Stored items:
━━━━━━
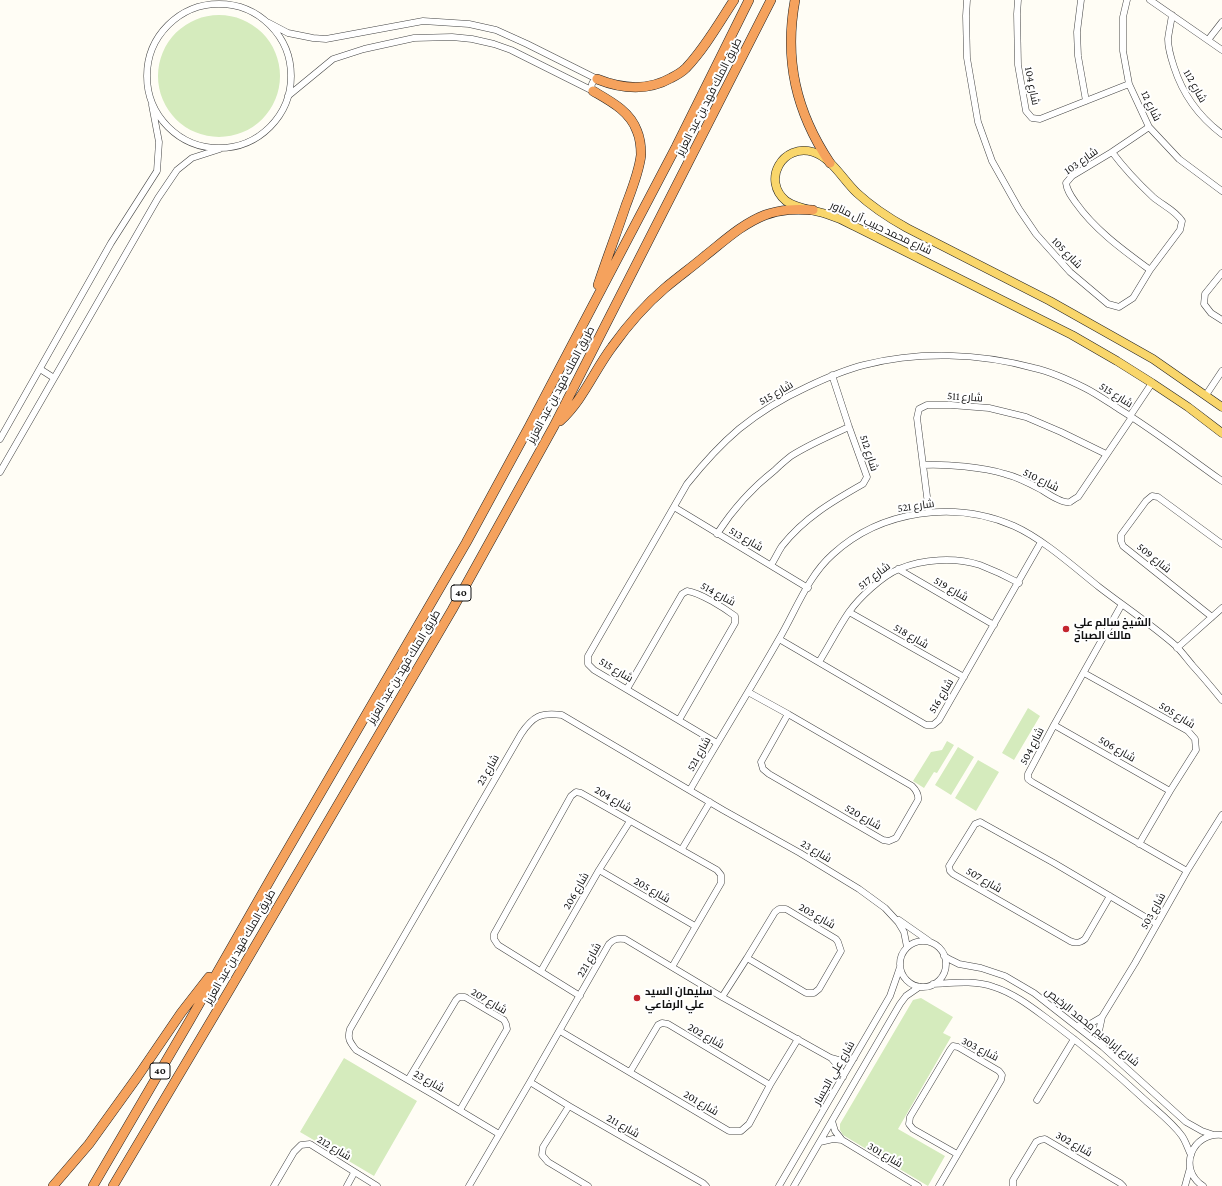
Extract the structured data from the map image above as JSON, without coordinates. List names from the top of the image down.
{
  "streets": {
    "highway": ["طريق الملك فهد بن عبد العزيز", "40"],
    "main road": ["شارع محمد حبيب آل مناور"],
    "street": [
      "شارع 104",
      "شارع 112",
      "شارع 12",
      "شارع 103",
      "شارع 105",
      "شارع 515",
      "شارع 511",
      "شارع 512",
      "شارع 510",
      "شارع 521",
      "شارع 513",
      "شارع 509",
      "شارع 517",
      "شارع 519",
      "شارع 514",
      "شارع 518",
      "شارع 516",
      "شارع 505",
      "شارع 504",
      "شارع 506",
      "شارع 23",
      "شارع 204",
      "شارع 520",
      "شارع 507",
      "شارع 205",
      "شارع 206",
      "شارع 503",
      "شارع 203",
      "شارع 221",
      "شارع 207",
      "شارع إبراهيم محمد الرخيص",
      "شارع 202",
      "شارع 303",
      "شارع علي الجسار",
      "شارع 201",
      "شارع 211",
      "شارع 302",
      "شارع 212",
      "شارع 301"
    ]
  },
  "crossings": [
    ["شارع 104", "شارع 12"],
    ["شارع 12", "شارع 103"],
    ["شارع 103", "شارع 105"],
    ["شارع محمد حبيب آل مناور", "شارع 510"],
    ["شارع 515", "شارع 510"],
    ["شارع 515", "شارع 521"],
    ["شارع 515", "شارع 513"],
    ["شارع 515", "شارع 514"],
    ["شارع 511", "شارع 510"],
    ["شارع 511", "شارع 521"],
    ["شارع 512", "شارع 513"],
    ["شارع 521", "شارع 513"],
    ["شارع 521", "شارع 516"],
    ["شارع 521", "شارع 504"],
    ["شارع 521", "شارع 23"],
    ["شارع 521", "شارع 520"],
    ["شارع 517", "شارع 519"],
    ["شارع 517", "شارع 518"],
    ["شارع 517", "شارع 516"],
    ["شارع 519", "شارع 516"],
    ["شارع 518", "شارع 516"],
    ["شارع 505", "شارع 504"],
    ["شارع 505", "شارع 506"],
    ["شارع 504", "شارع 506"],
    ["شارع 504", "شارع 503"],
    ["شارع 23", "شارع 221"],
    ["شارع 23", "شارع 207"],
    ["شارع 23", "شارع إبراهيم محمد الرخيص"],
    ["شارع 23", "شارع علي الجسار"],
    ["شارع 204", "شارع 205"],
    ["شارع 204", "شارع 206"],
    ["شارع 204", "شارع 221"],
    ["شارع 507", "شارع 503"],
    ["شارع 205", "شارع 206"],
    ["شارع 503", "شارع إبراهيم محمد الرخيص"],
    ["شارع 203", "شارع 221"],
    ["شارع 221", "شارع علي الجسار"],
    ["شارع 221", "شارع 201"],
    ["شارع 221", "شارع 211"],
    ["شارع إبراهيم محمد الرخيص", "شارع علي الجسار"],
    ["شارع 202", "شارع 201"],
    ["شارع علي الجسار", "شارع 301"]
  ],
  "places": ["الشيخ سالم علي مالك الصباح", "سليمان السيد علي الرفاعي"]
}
━━━━━━
TASK DESCRIPTION: Without copying any picture, repeat all of the entries exactly.

RESPONSE:
Extract the structured data from the map image above as JSON, without coordinates. List names from the top of the image down.
{
  "streets": {
    "highway": ["طريق الملك فهد بن عبد العزيز", "40"],
    "main road": ["شارع محمد حبيب آل مناور"],
    "street": [
      "شارع 104",
      "شارع 112",
      "شارع 12",
      "شارع 103",
      "شارع 105",
      "شارع 515",
      "شارع 511",
      "شارع 512",
      "شارع 510",
      "شارع 521",
      "شارع 513",
      "شارع 509",
      "شارع 517",
      "شارع 519",
      "شارع 514",
      "شارع 518",
      "شارع 516",
      "شارع 505",
      "شارع 504",
      "شارع 506",
      "شارع 23",
      "شارع 204",
      "شارع 520",
      "شارع 507",
      "شارع 205",
      "شارع 206",
      "شارع 503",
      "شارع 203",
      "شارع 221",
      "شارع 207",
      "شارع إبراهيم محمد الرخيص",
      "شارع 202",
      "شارع 303",
      "شارع علي الجسار",
      "شارع 201",
      "شارع 211",
      "شارع 302",
      "شارع 212",
      "شارع 301"
    ]
  },
  "crossings": [
    ["شارع 104", "شارع 12"],
    ["شارع 12", "شارع 103"],
    ["شارع 103", "شارع 105"],
    ["شارع محمد حبيب آل مناور", "شارع 510"],
    ["شارع 515", "شارع 510"],
    ["شارع 515", "شارع 521"],
    ["شارع 515", "شارع 513"],
    ["شارع 515", "شارع 514"],
    ["شارع 511", "شارع 510"],
    ["شارع 511", "شارع 521"],
    ["شارع 512", "شارع 513"],
    ["شارع 521", "شارع 513"],
    ["شارع 521", "شارع 516"],
    ["شارع 521", "شارع 504"],
    ["شارع 521", "شارع 23"],
    ["شارع 521", "شارع 520"],
    ["شارع 517", "شارع 519"],
    ["شارع 517", "شارع 518"],
    ["شارع 517", "شارع 516"],
    ["شارع 519", "شارع 516"],
    ["شارع 518", "شارع 516"],
    ["شارع 505", "شارع 504"],
    ["شارع 505", "شارع 506"],
    ["شارع 504", "شارع 506"],
    ["شارع 504", "شارع 503"],
    ["شارع 23", "شارع 221"],
    ["شارع 23", "شارع 207"],
    ["شارع 23", "شارع إبراهيم محمد الرخيص"],
    ["شارع 23", "شارع علي الجسار"],
    ["شارع 204", "شارع 205"],
    ["شارع 204", "شارع 206"],
    ["شارع 204", "شارع 221"],
    ["شارع 507", "شارع 503"],
    ["شارع 205", "شارع 206"],
    ["شارع 503", "شارع إبراهيم محمد الرخيص"],
    ["شارع 203", "شارع 221"],
    ["شارع 221", "شارع علي الجسار"],
    ["شارع 221", "شارع 201"],
    ["شارع 221", "شارع 211"],
    ["شارع إبراهيم محمد الرخيص", "شارع علي الجسار"],
    ["شارع 202", "شارع 201"],
    ["شارع علي الجسار", "شارع 301"]
  ],
  "places": ["الشيخ سالم علي مالك الصباح", "سليمان السيد علي الرفاعي"]
}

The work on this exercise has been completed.